Poor work-family balance is a key factor, with ‘too much pressure’ and ‘too much work to take leave’ given as the top two reasons for work to impact negatively on a person’s mental health. Add to that increasing workloads and the constant invasion of work into family life, via out-of-hours emailing and texting, and it’s no surprise that the World Health Organisation decided to classify ‘burnout’ as an occupational phenomenon.

With the TUC estimating that the impact of poor mental health now costs over £33bn a year and accounts for 57% of all absences, employers can no longer afford to ignore the impact of poor work-family balance on mental health.

  1. Ending the decade long slump in productivity

Despite near-full employment and occasional periods of growth, figures from the ONS show that the decade-long slump in productivity is continuing. The UK workforce is the least effective of all our major competitors, including France, Germany, the US and even Italy.

More than anything, this highlights the need for family-friendly working practices, where people work fewer hours to meet other commitments outside of work but complete those hours in much more productive ways. Furthermore, this emphasis on working productively shouldn’t just be encouraged in working parents, but all employees. Not least because when Microsoft Japan tested a four-day working week, productivity jumped by 40%.

With economists and mainstream political parties now keen to introduce a 32-hour working week, to help fix the UK’s ‘productivity puzzle’, there will be a big trend towards rolling out shorter working weeks, typically only given to working parents, across entire organisations to allow for more productive working.

  1. Eliminating gender pay gaps

Gender pay gaps will remain an important issue, with companies employing 250 people or more due to publish their 2019 gender pay gaps in the spring of 2020. FTSE 350 companies will also have to publish whether or not they’ve achieved the Hampton Alexander Review target to make a third of their board female.

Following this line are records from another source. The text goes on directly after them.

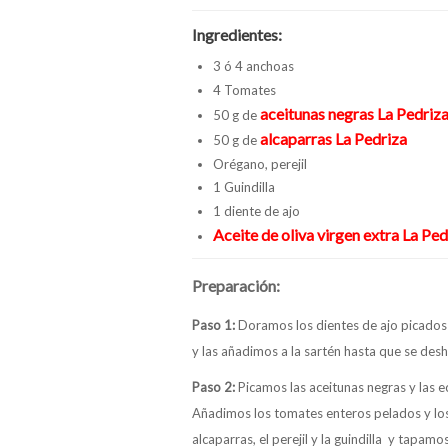
Ingredientes:
3 ó 4 anchoas
4 Tomates
aceitunas negras La Pedriz
50 g de
alcaparras La Pedriza
50 g de
Orégano, perejil
1 Guindilla
1 diente de ajo
Aceite de oliva virgen extra La Ped
Preparación:
Paso 1:
Doramos los dientes de ajo picados 
y las añadimos a la sartén hasta que se des
Paso 2:
Picamos las aceitunas negras y las e
Añadimos los tomates enteros pelados y lo
alcaparras, el perejil y la guindilla y tapam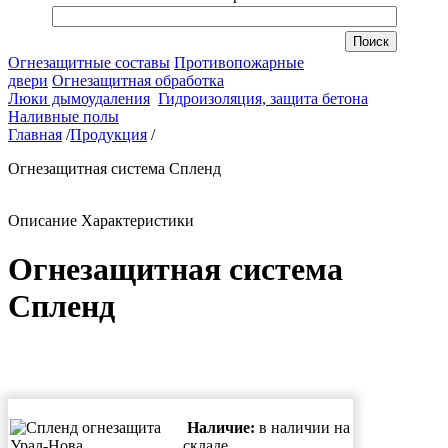
Огнезащитные составы
Противопожарные
двери
Огнезащитная обработка
Люки дымоудаления
Гидроизоляция, защита бетона
Наливные полы
Главная
/
Продукция
/
Огнезащитная система Спленд
Описание
Характеристики
Огнезащитная система
Спленд
Наличие:
в наличии на
складе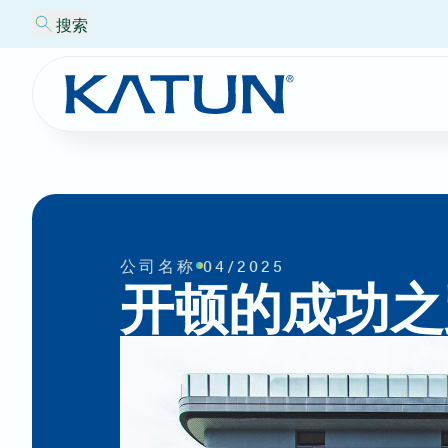
搜索
公司名称
04/2025
开顿的成功之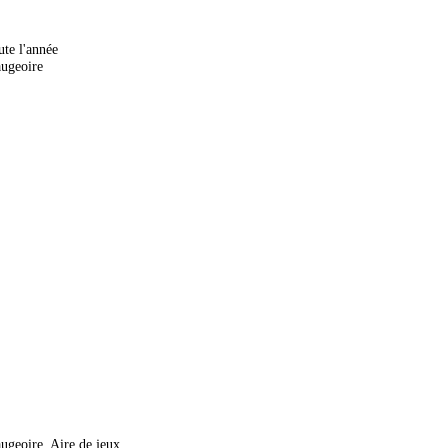
ute l'année
augeoire
geoire, Aire de jeux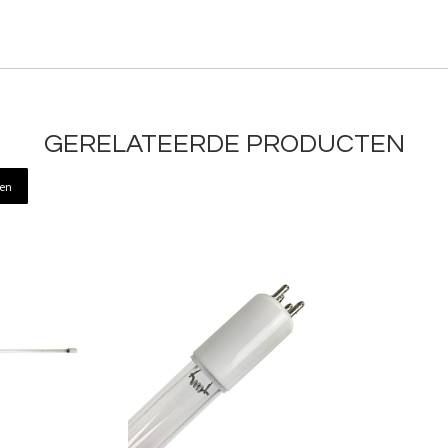
GERELATEERDE PRODUCTEN
ren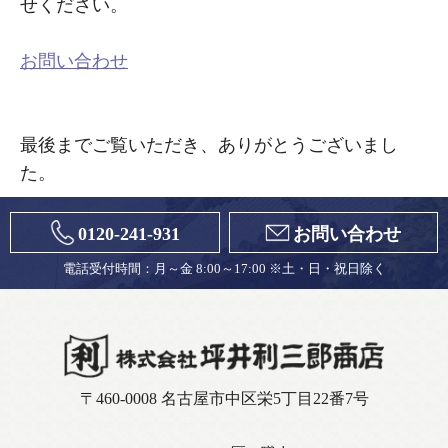
せください。
お問い合わせ
最後までご覧いただき、ありがとうございまし
た。
0120-241-931
お問い合わせ
電話受付時間：月～金 8:00～17:00 ※土・日・祝日除く
〒460-0008 名古屋市中区栄5丁目22番7号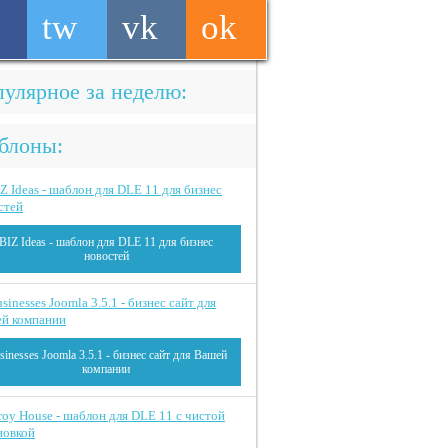
tw
vk
ok
улярное за неделю:
блоны:
BIZ Ideas - шаблон для DLE 11 для бизнес
новостей
sinesses Joomla 3.5.1 - бизнес сайт для Вашей
компании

However, with many companies considerably struggling to make progress, there will also be much greater emphasis on the underlying barriers driving pay disparity. Issues such as flexible working discrimination, for example, which has caused a quarter of flexible workers to say they have been overlooked for promotion, will have to be properly understood and addressed.

This trend will encourage employers to think about how they are consciously, or unconsciously, discriminating against working mothers, and the importance of opening up more agile ways of working to everyone, so that the three-quarters of women who report finding it harder to progress their careers after having a baby are no longer discriminated against and able to move into more senior roles.

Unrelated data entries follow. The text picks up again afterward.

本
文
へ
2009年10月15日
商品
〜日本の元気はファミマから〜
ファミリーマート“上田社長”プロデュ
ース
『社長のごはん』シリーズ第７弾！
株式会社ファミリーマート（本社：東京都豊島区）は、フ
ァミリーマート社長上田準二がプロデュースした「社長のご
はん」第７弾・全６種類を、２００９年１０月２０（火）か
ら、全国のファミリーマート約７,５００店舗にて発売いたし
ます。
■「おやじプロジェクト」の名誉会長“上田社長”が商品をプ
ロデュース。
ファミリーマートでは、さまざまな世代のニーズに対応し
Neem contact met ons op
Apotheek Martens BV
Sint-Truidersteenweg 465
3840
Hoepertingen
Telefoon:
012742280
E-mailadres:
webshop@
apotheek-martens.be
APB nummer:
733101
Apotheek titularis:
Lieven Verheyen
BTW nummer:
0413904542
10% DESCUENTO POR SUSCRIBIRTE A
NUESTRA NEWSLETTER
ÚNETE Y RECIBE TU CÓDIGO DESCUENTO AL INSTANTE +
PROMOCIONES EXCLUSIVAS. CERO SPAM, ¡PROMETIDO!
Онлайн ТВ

  1. Improving men’s work-family balance

From city traders urging that their hours need to be changed, to support work-family balance, to the one in two men who believe parenting should be shared equally, more and more men are craving a healthier work-family balance.

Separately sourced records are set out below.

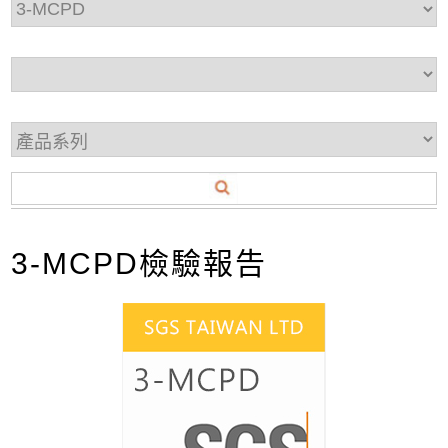
3-MCPD檢驗報告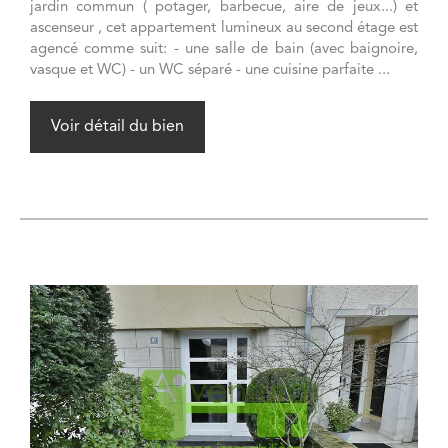
jardin commun ( potager, barbecue, aire de jeux...) et
ascenseur , cet appartement lumineux au second étage est
agencé comme suit: - une salle de bain (avec baignoire,
vasque et WC) - un WC séparé - une cuisine parfaite ...
Voir détail du bien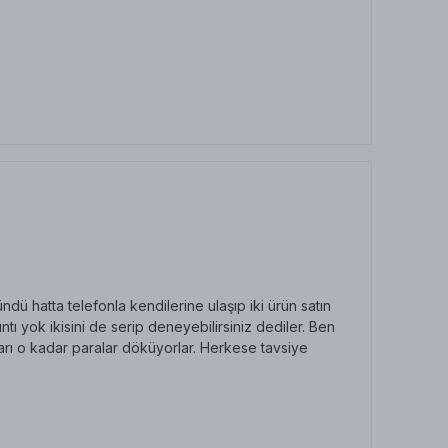
ü hatta telefonla kendilerine ulaşıp iki ürün satın
ı yok ikisini de serip deneyebilirsiniz dediler. Ben
arı o kadar paralar döküyorlar. Herkese tavsiye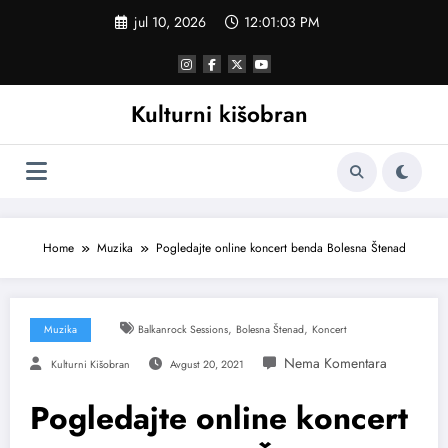
Skoči
jul 10, 2026
12:01:04 PM
na
sadržaj
Kulturni kišobran
Home
Muzika
Pogledajte online koncert benda Bolesna Štenad
,
,
Muzika
Balkanrock Sessions
Bolesna Štenad
Koncert
Kulturni Kišobran
Avgust 20, 2021
Pogledajte online koncert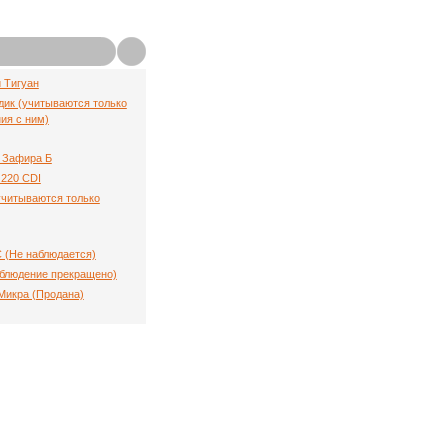
й Тигуан
ик (учитываются только
ия с ним)
 Зафира Б
220 CDI
(учитываются только
C (Не наблюдается)
аблюдение прекращено)
Микра (Продана)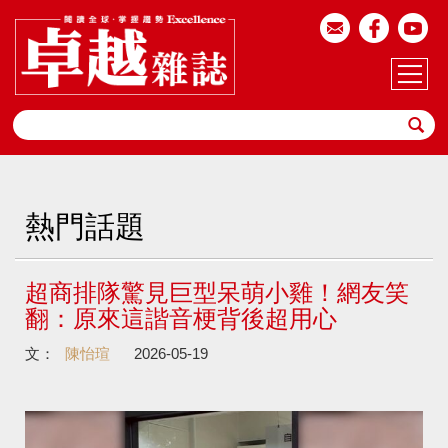
熱門話題
超商排隊驚見巨型呆萌小雞！網友笑
翻：原來這諧音梗背後超用心
文：
陳怡瑄
2026-05-19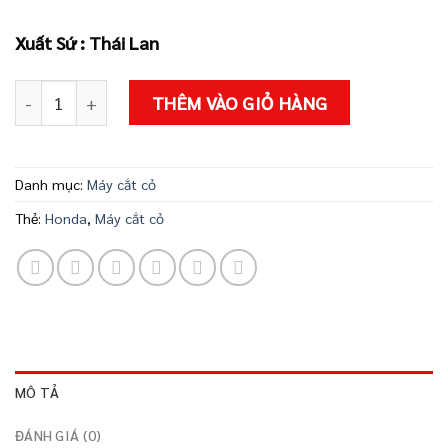
7.410.000 ₫
Xuất Sứ : Thái Lan
Máy cắt cỏ UMK450T U2ST số lượng
THÊM VÀO GIỎ HÀNG
Danh mục:
Máy cắt cỏ
Thẻ:
Honda
,
Máy cắt cỏ
MÔ TẢ
ĐÁNH GIÁ (0)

This matters because ‘hands-on dads’, who take sole charge of their babies at least a few times a week before they turned one, are not only 40% less likely to break up with their partners, but they’re also happier and heathier.

At a time when the male suicide rates in the UK equates to more than 13 deaths a day, workplaces will have to rethink the extent to which they are prohibiting fathers from playing a more active role at home, by refusing two in five male requests for flexible working. Critical to this is creating ‘parent-friendly’ as opposed to just ‘mother-friendly’ workplaces and ensuring men know what parental leave, pay and working arrangements they are entitled to and that they’re not over overlooked for any parental coaching or support networks.

  1. Supporting, and not just retaining, working parents

Having parent-friendly policies and benefits in place isn’t enough if the culture of the company forces people to work late, schedules meetings when they’re meant to be at the school gate and doesn’t give them the flexibility needed to work around the needs of a young family.

Benchmarking research carried out by Working Families found that lack of line-manager capability is the biggest barrier to parents achieving flexible working, with outdated views, such as the belief that people who come in early and work late are the most committed, still hindering working parents from achieving career progress.

How to Prioritise Family-Friendly Workplace Policies In Your Place of Work

With nearly three in four HR professionals (72%) expecting Britain’s departure from the EU to escalate a ‘war for talent’, much more training, coaching and development will be needed in 2020. Managers must be equipped with the skills needed to not only manage flexibility and harness the full potential of working parents in their teams but also increase employee engagement, career progression and satisfaction to help retain them.